Friday, November 16, 2007

Grocery stores in poor neighborhoods

Economics webloggers such as Tyler Cowen and Mark Thoma are covering Nathan Berg's argument that low-income neighborhoods lack good grocery stores because grocery executives don't happen to know those neighborhoods well.

But, before we move on to diagnosis, can we ask first just how ill the patient is? Some of the best research I know on this topic comes from various USDA surveys of Food Stamp Program participants and low-income nonparticipants. For example, Ohls and colleagues (.pdf) reported in 1999 that one third of low-income respondents shop within a mile of their home and another third within one to four miles. Ninety percent use supermarkets as their major source for food shopping. Almost two thirds reported that their round trip to a grocery store required less than 30 minutes of travel time, and another quarter required between 30 minutes and an hour. In low-income neighborhoods of the East Coast cities I know best, food retail has improved since this report came out.

How can we square the USDA data on the moderately agreeable retail experience of a typical food stamp participant or low-income family with the widespread concern about food deserts in low-income urban neighborhoods? Consider first the low-income urban food desert you know best (I'll hold Anacostia in DC, or eastern Baltimore, or South Bronx in my thoughts). Then, ask yourself what fraction of low income people in the corresponding metro area live there.

For example, here's a map of DC from USDA's Economic Research Service around 2000. Consider not just Anacostia, but also the low-income neighborhoods with good retail. Dark green is highest poverty, and dots are grocery stores. Likewise, fiddle around with this wonderful interactive GIS map from the New York City Coalition Against Hunger last year.

Think both about what particular neighborhoods have the worst retail (it's pretty bad), and also about what fraction of low-income New Yorkers probably have pretty good retail access. I don't recommend writing off the most desolate neighborhoods, but fixing retail in those neighborhoods should be part of broader anti-poverty strategies. Certainly, a low-income New Yorker has other things to worry about besides this!

Good empirical work on the scale of the problem is important for clear thinking about policy remedies. I worry, for example, about tax giveaways to supermarket chains, at least without some hard consideration of other policy options -- including those that give a greater role to healthy food sales from smaller store formats.


Anonymous said...

"Good empirical work on the scale of the problem is important for clear thinking about policy remedies."

Google Maps seems to have a database of supermarkets. I don't know where they got it, but if that were given the once over and cleaned up a bit and combined with a zip code based dataset of Census demographic data, it seems like you could get a close-enough-for-jazz first pass on something like this.

You should enlist some computer science or math students to help you.

Kei said...

The lack of access to nutritious foods in low-income communities is, I think, the invisible 300-lb gorilla in the local food movement. Local, organic food is just really damn expensive in comparison to what's usually available in the grocery store (assuming there *is* a grocery store around). No one seems to have a good solution to this problem other than farm bill reform, and it doesn't look like that's going to happen anytime soon.

jc said...

Anyone interested in making their own google maps for free and on-the-fly (no coding knowledge necessary) should check out

Bix said...

Great post!
My experience is Philadelphia. I can say, from personal experience, that crime, guns, and violence are an enormous deterrent to getting food in the house. You just do not go out of the house unless you're commuting to work. Food shopping is whatever you pick up on the way home from work, at the corner grocery. Whatever you can carry with one hand. A bag of chips weighs hardly anything.

For me, reducing violence would be one of the most effective ways of dealing with the problem ... a problem that kei articulated perfectly.

Big supermarkets just don't get built in crime-ridden neighborhoods. And even if they did, they could only realistically market to people within an 8-block range.

Anonymous said...

I would agree with your observation that we do not necessarily need large supermarket chains being subsidized to go into lower-income communities. However, there are some good models out there for creating a healthier environment in economically depressed areas. In my blog, I mentioned the Pathmark in the Central Ward, which was orchestrated by New Communities Corporation.
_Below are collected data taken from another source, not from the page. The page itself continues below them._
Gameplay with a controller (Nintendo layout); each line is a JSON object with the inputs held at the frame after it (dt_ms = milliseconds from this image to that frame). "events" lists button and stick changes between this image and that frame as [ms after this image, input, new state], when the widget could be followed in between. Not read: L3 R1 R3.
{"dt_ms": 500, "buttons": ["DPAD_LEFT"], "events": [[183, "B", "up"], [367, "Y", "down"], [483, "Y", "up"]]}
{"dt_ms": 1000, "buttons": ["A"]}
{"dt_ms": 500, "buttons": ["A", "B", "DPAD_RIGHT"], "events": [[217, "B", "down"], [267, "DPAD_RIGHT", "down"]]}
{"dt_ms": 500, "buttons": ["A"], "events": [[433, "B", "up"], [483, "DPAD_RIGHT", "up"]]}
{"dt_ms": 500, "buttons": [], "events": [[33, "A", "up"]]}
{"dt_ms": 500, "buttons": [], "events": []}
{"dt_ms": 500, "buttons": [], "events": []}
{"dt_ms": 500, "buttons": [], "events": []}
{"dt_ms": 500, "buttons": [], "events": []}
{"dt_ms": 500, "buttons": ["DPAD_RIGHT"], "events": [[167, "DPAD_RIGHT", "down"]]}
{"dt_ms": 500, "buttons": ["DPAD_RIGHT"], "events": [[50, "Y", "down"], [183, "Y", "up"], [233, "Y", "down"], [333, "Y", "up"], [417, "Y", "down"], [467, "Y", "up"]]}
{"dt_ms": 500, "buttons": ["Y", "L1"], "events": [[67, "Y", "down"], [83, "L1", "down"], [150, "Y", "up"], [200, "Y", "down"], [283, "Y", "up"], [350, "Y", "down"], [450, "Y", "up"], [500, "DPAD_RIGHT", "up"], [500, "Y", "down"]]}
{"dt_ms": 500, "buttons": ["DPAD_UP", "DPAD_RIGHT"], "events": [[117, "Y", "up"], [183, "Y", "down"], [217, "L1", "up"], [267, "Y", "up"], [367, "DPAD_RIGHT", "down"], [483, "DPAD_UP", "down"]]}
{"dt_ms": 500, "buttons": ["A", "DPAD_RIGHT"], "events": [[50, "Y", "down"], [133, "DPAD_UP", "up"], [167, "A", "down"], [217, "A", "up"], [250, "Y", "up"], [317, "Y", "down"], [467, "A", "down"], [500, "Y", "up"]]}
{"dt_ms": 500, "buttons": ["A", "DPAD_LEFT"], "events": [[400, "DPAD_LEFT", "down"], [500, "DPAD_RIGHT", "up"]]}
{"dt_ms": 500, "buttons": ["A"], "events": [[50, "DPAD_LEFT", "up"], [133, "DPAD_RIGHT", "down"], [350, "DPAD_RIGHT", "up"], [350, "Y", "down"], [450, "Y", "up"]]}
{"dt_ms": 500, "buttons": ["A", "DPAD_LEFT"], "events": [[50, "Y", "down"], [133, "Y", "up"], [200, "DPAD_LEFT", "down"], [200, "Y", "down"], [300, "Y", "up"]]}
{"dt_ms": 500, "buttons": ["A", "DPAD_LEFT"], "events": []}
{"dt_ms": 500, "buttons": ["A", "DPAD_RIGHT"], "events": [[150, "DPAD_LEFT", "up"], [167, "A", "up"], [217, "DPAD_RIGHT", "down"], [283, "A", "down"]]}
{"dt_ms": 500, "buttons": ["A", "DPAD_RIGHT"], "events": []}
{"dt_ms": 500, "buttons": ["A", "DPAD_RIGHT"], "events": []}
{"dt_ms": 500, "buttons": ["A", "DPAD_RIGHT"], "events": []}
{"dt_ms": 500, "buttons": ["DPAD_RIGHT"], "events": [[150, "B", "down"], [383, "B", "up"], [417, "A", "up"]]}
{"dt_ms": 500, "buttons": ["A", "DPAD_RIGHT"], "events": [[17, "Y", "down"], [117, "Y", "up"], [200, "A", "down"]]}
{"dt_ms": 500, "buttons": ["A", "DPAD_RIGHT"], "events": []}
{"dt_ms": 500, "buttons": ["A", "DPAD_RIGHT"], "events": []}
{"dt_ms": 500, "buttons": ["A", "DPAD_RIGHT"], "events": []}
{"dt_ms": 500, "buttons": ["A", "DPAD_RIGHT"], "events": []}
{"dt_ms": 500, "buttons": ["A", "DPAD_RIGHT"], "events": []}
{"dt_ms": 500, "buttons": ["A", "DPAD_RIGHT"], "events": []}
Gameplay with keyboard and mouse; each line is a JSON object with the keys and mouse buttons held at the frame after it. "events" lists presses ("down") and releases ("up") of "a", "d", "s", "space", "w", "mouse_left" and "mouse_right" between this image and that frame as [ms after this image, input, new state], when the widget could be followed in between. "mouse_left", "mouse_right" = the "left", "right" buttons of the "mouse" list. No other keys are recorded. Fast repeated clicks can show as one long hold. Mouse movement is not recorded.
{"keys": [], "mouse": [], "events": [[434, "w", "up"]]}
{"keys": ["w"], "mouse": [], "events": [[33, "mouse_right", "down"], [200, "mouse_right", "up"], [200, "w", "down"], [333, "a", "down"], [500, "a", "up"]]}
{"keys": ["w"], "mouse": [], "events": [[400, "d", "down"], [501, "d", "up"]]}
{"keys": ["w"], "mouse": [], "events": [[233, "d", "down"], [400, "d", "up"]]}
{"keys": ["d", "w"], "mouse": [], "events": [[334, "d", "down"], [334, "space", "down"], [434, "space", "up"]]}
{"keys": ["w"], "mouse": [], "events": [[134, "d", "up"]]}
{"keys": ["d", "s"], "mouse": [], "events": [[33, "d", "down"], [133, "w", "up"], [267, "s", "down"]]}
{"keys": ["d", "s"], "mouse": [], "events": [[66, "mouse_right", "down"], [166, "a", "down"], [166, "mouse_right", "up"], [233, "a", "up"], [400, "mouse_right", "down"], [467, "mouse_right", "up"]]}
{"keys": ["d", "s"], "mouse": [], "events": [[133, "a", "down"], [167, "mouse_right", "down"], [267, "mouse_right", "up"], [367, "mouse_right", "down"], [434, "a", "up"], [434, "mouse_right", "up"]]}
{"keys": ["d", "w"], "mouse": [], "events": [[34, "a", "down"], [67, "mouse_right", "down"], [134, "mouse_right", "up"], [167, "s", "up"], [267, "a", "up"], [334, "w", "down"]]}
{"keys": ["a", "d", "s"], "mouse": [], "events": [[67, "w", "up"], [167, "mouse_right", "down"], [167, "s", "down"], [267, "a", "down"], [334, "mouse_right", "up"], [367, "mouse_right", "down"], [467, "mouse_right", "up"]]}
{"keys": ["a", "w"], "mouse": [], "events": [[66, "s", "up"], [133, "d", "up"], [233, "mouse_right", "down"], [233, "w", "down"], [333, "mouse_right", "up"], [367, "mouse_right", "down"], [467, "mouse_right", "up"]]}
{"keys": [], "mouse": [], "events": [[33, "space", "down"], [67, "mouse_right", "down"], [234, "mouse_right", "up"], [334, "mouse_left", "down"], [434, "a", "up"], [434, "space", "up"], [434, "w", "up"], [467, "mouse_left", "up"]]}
This Pathmark has been in place for over a decade, and I understand it has been successful in delivering more variety and quality to the residents.

The fundamental problem we face in getting poorer people to eat healthier is that the ingredients of the less-healthy food are heavily subsidized -- grains and sugar -- whereas fruits and vegetables do not tend to have as much subsidy attached to them. Because of the lack of affordable alternatives, poor people are often forced to choose foods that give them the largest number of calories at the lowest cost. The unhealthy food wins hands-down, at least today.